L'irruption de Sardoche dans le débat politique est emblématique d'une tendance lourde : la porosité croissante entre la culture du streaming et la politique. Après les gilets jaunes, les agriculteurs ou les influenceurs lifestyle, ce sont désormais les streamers les plus clivants qui sont courtisés par les partis. Cette stratégie, déjà utilisée par Jean-Luc Mélenchon avec des figures comme LeBouseuh, ou par le RN avec des jeunes youtubeurs, vise à toucher un public jeune, souvent déconnecté des médias traditionnels.

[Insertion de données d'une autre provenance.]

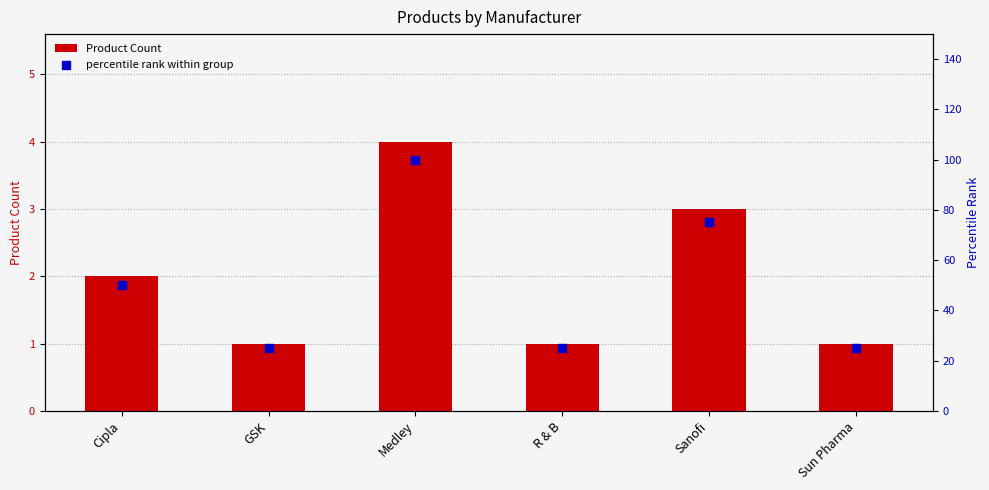

What is the total value across all series at Sun Pharma?

26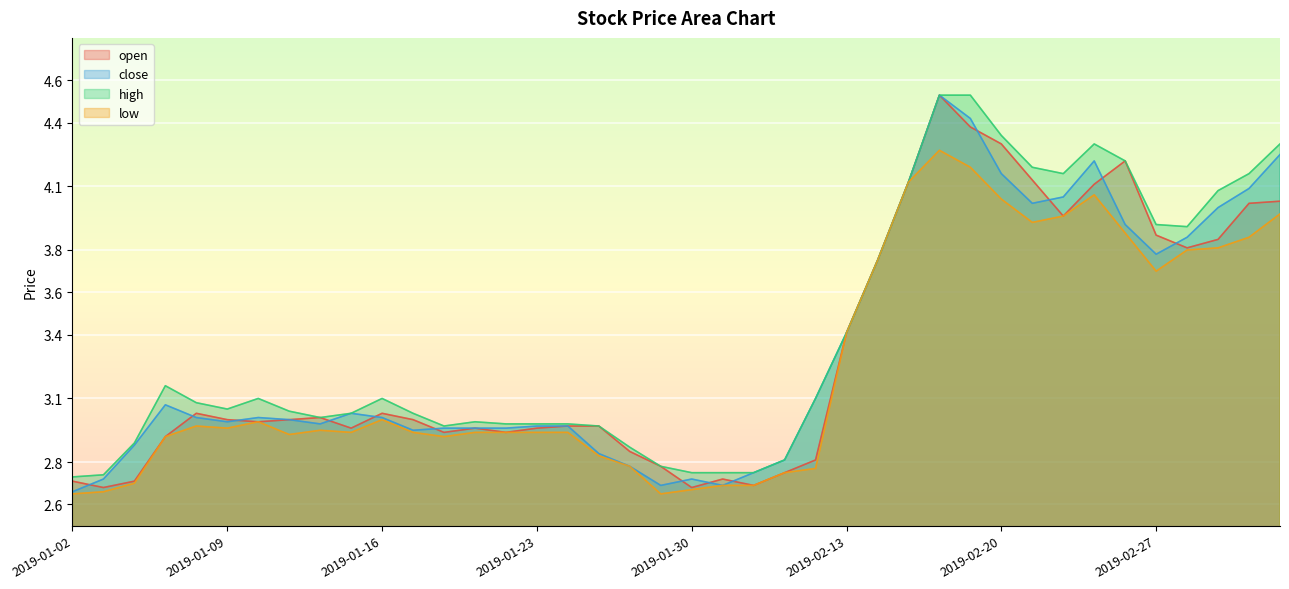

What is the value of the high point at the 24th from the left?

2.8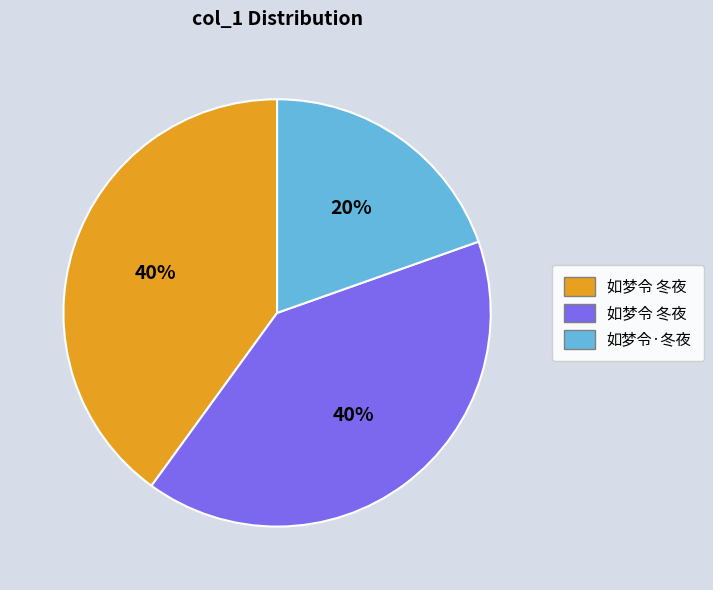

Does any single category account for the majority?

No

Mais ce mélange des genres n'est pas sans risques. Les streamers, habitués à la provocation et à l'immédiateté, peuvent déborder du cadre politique et causer des scandales difficiles à contrôler. Et leur crédibilité est souvent sujette à caution : comme le montrent les polémiques récurrentes sur le cyberharcèlement, leur influence peut avoir des effets néfastes. Pour Sarah Knafo, l'invitation de Sardoche est un pari audacieux, qui pourrait être vu comme une tentative de rajeunir une image, mais aussi comme une compromission avec des valeurs contraires à celles de son camp.

Quoi qu'il en soit, ces événements confirment que la campagne présidentielle de 2027 ne se jouera pas seulement dans les médias traditionnels. Les réseaux sociaux, les plateformes de streaming et les polémiques virales sont devenus des arènes politiques à part entière, où les personnalités se construisent et se détruisent. Sarah Knafo, en s'engageant sur ce terrain, joue sa place dans cette nouvelle configuration. Reste à savoir si elle en sortira grandie ou affaiblie.